#### WHAT IS REQUIRED
Let the output be exactly the lines from the one containing "toy train: present" through the end of the records below, both included.
---- PROVIDED INFORMATION
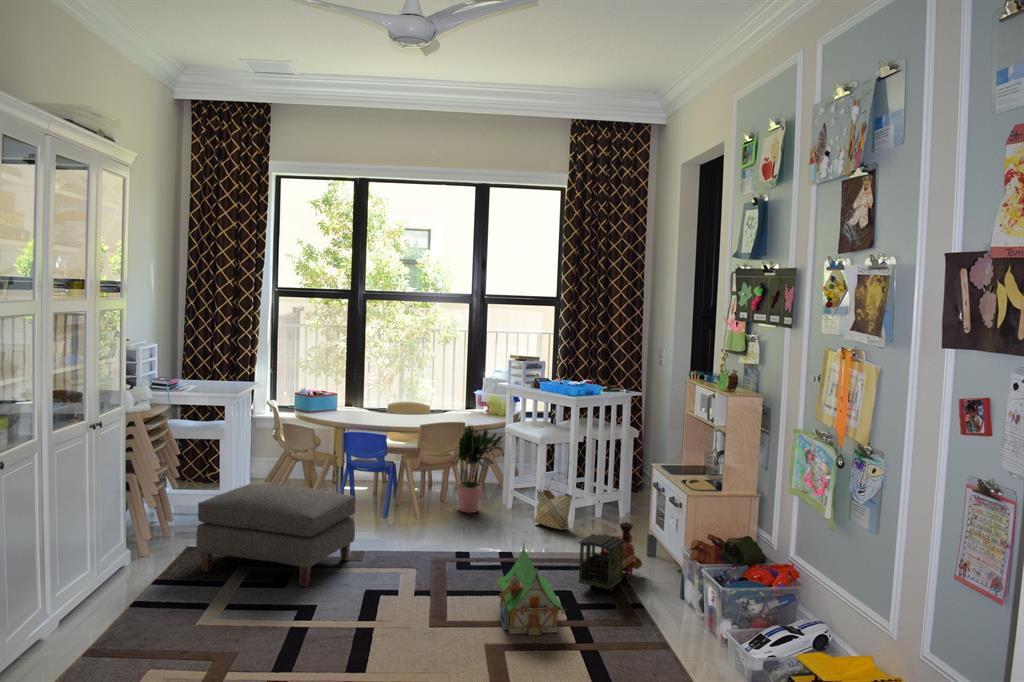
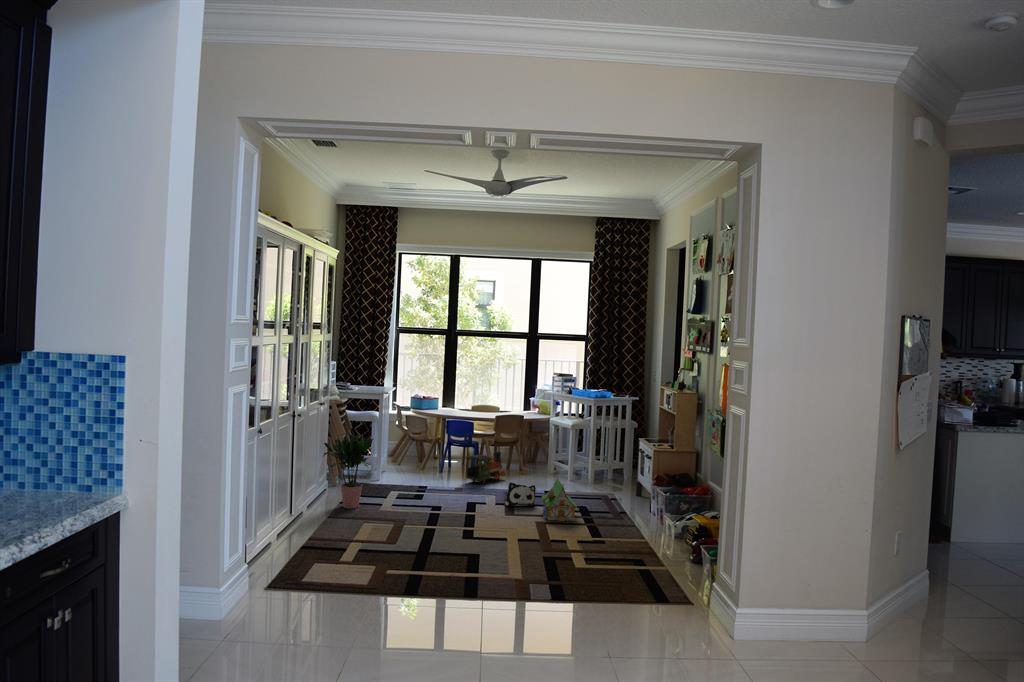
potted plant: present [455,426,502,513] -> present [323,433,373,508]
ottoman: present [196,484,355,587] -> none [368,446,458,500]
woven basket: present [535,488,572,530] -> none [567,448,592,484]
toy train: present [579,522,642,591] -> present [466,451,506,483]
plush toy: none [433,553,486,597] -> present [505,482,536,507]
--------
#### SOLUTION BELOW
toy train: present [579,522,642,591] -> present [466,451,506,483]
plush toy: none [433,553,486,597] -> present [505,482,536,507]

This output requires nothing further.